Çok şükür diyeceğim. Çünkü bu sayfada kaç kez yazdım bilmiyorum ama sonunda Milli Eğitim Bakanlığımızdan açıklanan yeni eğitim müfredatına girecek olan iki dersin çok kıymetli olacağına baştan beri inananlardanım. İnşallah haliyle de bu derslerde anlatılanlara örnek olan öğretmenler müfredatta yerlerini alırlar. Başta konuşma adabı, güzel Türkçemizi konuşma şeklimiz kaydı gitti. Küfürlü konuşmalar, hal ve tavırlar içler acısı. Bunlara bir dur denmeliydi bakalım nasıl ilerleyecek. İnşallah hayırlısı olur. Bakanlığımıza buradan teşekkür ederim.

EKSİ

Sıraya girmek

Metro, Marmaray istasyonlarında artık sıraya giren insanları görebiliyoruz. Özellikle sabah saatlerinde herkesin birbirine saygı göstererek sıraya girmesi gerçekten çok hoş davranışlar. Toplumu birbirine bağlayan nezaket ve incelik taşıyan tavırlar. Ama gelin görün ki mutlaka bir kural bozan, saygı göstermeyen, anlamayan, idrakten yoksun çıkıyor. Onlara böööyleee bakıyorum, bazen uyarıyorum. Genci, yaşlısı, kadını, erkeği fark etmiyor, var bunlardan. Bu tarz insanlara 3 ay İstanbul dışında yaşama cezası vereceksin. Sürgüne göndereceksin. Başkaları beklerken kaynak yapmak nedir? Nasıl bir saygısızlıktır! Hepimizin acelesi, telaşı var. Bahaneler saygısızlığı katmerliyor. Yapmayalım, etmeyelim ve de utandırana kadar uyaralım.

BOYKOTU SULANDIRMAK

İsrail’e açıkça destek veren markaları kendi adıma boykot etmeyi onurlu bir davranış olarak buluyorum. Diğerlerinin onursuz olduğu anlamına gelmemeli. Başka bir sebepleri olduğu muhakkaktır. Boykot malum kendi adımıza yaptığımızda anlamlı hale geliyor. Yoksa boykot bitince ne yapacağız sorusunda cevap veremeyiz.
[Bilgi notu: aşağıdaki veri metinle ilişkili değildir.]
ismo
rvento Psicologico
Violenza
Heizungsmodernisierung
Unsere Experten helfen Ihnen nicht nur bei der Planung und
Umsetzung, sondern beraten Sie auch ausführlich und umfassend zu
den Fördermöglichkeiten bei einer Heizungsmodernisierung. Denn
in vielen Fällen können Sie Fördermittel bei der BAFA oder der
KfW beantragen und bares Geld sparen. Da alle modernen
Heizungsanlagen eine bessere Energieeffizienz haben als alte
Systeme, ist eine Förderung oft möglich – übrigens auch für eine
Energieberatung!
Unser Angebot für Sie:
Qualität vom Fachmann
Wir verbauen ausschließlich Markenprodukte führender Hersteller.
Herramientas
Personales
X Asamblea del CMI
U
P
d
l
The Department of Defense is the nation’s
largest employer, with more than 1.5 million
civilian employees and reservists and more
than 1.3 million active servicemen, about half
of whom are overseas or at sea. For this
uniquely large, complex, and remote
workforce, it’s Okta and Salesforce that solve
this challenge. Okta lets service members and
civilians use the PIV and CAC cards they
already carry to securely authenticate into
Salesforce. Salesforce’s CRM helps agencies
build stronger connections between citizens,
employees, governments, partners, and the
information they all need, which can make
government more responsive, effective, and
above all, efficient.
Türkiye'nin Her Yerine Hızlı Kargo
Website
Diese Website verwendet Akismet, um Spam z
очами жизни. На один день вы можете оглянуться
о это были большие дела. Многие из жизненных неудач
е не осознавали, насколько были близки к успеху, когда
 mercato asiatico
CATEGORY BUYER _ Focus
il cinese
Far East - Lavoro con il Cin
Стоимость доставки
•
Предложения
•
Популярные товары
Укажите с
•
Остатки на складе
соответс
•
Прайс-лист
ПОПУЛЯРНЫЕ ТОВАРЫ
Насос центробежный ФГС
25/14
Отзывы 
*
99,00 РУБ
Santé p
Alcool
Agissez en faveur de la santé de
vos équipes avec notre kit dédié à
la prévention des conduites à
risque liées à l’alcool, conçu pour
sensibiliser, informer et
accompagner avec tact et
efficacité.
Öte yandan son günlerde telefonlarımıza gelen değişik hesaplardan garip boykot mesajları da olmadı değil. Bir gün boyunca grev yapıp hayatı durdurmak gibi. Anlayabiliyorum evet ama ben tam tersini düşünüyorum. Tüketmek değil fakat daha çok çalışıp, üretmemiz gerektiğini düşünüyorum. Bir de şöyle tuhaf mesajlar alanları gördüm; İsrail’i protesto etmek için bugün medreselere dahi gitmemek dinen vaciptir diye başlayan cümlelerle gene bildirimler. İşin suyunu çıkarmaya ve tuhaf tuhaf işler yapmaya gerek yok. Önce üretime odaklı bir ülke nasıl olacağız buna kafa yoralım. Bütün meselemiz bu. Topraklarımızı daha fazla kendi tohumlarımızla ekip biçmeliyiz. Üretime odaklı bir eğitim anlayışını kurmamız lazım ve en önemlisi de birbirimizi destekleyecek, takdir edecek şekilde bir anlayışla kalkınabileceğimizi ve güçlenebileceğimizi de hiç unutmayalım.